Item 7. Identification and Classification of the Subsidiary
Which Acquired the Security being Reported on By the
Parent Holding Company:  See Exhibit A attached hereto.
Item 8. Identification and Classification of Members of the
 Group:  Not applicable

								Page 10 of 13 Pages
Item 9. Notices of Dissolution of Group:  Not applicable.
Item 10.	Certification:
			By signing below I certify that, to the best of
my knowledge and belief, the securities referred to above
were acquired and are held in the ordinary course of
business and were not acquired and are not held for the
purpose of or with the effect of changing or influencing
the control of the issuer of the securities and were not
acquired and are not held in connection with or as a
participant in any transaction having that purpose or
effect.















	 							Page 11 of 13 Pages

					SIGNATURE

	After reasonable inquiry and to the best of my knowledge
and belief, I certify that the information set forth in this
statement is true, complete and correct.

Dated: February 11, 2002


			SPECIAL SITUATIONS FUND III, L.P.


			By:/s/ Austin W. Marxe
			   Austin W. Marxe
			   Managing Director

			MGP ADVISERS LIMITED PARTERSHIP


			By:/s/ Austin W. Marxe
                  Austin W. Marxe
			   President and Chief Executive Officer


			SPECIAL SITUATIONS PRIVATE EQUITY FUND, L.P.


			By:/s/ Austin W. Marxe
   Austin W. Marxe
			   President and Chief Executive Officer

			MG ADVISERS, L.L.C.


			By:/s/ Austin W. Marxe
   Austin W. Marxe
			   President and Chief Executive Officer




								Page 12 of 13 Pages

			SPECIAL SITUATIONS CAYMAN FUND, L.P.


			By: /s/ Austin W. Marxe
    Austin W. Marxe
			    Managing Director


			AWM INVESTMENT COMPANY, INC.


			By: /s/ Austin W. Marxe
    Austin W. Marxe
			    President and CEO



				/s/ Austin W. Marxe
				AUSTIN W. MARXE



				/s/David M Greenhouse
				DAVID M. GREENHOUSE












`







						Page 13 of 13 Pages





EXHIBIT A


	This Exhibit explains the relationship between the
Reporting Persons.  MGP Advisers Limited Partnership (MGP), a
Delaware limited partnership, is the general partner of the
Special Situations Fund III, L.P., a Delaware Limited
Partnership.  AWM Investment Company, Inc., a Delaware
corporation, is the general partner of MGP and the general
partner of and investment adviser to the Cayman Fund.
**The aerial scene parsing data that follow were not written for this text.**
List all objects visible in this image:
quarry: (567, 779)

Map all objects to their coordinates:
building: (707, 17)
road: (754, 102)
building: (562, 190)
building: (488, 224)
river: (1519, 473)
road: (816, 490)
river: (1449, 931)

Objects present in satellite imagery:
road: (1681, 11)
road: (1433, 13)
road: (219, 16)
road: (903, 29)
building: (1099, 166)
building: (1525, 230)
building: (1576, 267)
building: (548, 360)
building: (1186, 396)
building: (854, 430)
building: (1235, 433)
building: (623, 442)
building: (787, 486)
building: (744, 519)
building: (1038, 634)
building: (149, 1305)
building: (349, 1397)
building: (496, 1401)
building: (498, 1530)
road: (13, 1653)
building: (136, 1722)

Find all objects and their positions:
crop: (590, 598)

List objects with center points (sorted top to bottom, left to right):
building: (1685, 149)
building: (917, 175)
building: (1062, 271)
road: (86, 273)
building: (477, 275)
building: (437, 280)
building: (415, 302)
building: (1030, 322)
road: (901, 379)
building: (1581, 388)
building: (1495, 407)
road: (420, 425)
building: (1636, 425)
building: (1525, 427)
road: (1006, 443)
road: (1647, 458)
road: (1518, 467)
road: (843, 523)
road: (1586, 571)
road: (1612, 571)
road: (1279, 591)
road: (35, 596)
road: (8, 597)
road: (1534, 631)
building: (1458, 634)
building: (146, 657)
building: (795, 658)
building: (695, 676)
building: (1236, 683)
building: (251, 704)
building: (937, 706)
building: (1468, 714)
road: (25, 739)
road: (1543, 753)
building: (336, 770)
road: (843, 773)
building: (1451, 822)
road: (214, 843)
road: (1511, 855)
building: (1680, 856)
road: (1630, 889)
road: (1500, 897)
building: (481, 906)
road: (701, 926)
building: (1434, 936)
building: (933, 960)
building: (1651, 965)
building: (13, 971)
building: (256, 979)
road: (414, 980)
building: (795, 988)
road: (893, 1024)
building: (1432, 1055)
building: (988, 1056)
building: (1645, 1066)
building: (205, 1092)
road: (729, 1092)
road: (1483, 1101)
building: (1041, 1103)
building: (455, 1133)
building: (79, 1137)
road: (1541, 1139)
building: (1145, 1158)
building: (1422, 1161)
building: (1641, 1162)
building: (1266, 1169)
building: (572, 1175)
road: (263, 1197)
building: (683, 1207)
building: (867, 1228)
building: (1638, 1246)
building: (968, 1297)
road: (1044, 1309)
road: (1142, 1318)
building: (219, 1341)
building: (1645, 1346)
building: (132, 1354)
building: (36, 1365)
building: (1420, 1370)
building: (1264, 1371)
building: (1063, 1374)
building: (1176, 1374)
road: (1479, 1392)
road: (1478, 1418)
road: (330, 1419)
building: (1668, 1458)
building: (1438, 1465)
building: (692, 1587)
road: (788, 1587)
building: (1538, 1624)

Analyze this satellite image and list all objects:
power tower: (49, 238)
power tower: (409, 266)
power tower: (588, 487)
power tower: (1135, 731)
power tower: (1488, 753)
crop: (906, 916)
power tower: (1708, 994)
MG
Advisers, L.L.C. is the general partner of and investment
adviser to the Special Situations Private Equity Fund, L.P..
Austin W. Marxe and David M. Greenhouse are the principal owners
of MGP, MG, and AWM and are principally responsible for the
selection, acquisition and disposition of the portfolios
securities by the investment advisers on behalf of their Fund.